## Opdracht
Wil je de regels uit de lijst ongewijzigd teruggeven, te beginnen bij de regel met "PROGRAME ȘI STRATEGII" en doorlopend tot en met de laatste regel van de lijst?
---------- Datasetrecords
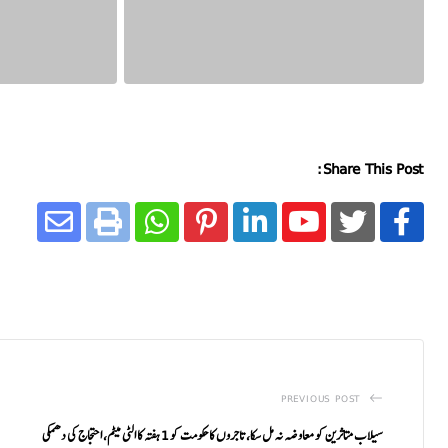
Share This Post:
PREVIOUS POST
سیلاب متاثرین کو معاوضہ نہ مل سکا، تاجروں کا حکومت کو 1 ہفتہ کا الٹی میٹم، احتجاج کی دھمکی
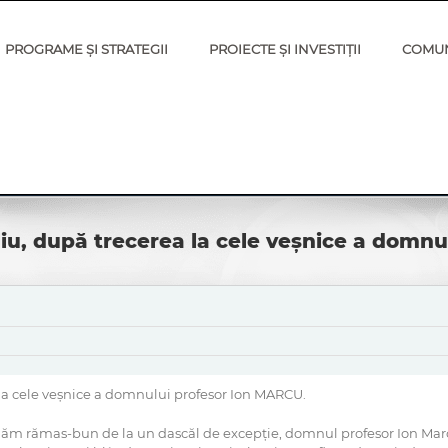
PROGRAME ȘI STRATEGII
PROIECTE ȘI INVESTIȚII
COMU
iu, după trecerea la cele veșnice a domn
la cele veșnice a domnului profesor Ion MARCU.
uăm rămas-bun de la un dascăl de excepție, domnul profesor Ion Marcu,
--------------------
## Uitwerking
PROGRAME ȘI STRATEGII
PROIECTE ȘI INVESTIȚII
COMU
iu, după trecerea la cele veșnice a domn
la cele veșnice a domnului profesor Ion MARCU.
uăm rămas-bun de la un dascăl de excepție, domnul profesor Ion Marcu,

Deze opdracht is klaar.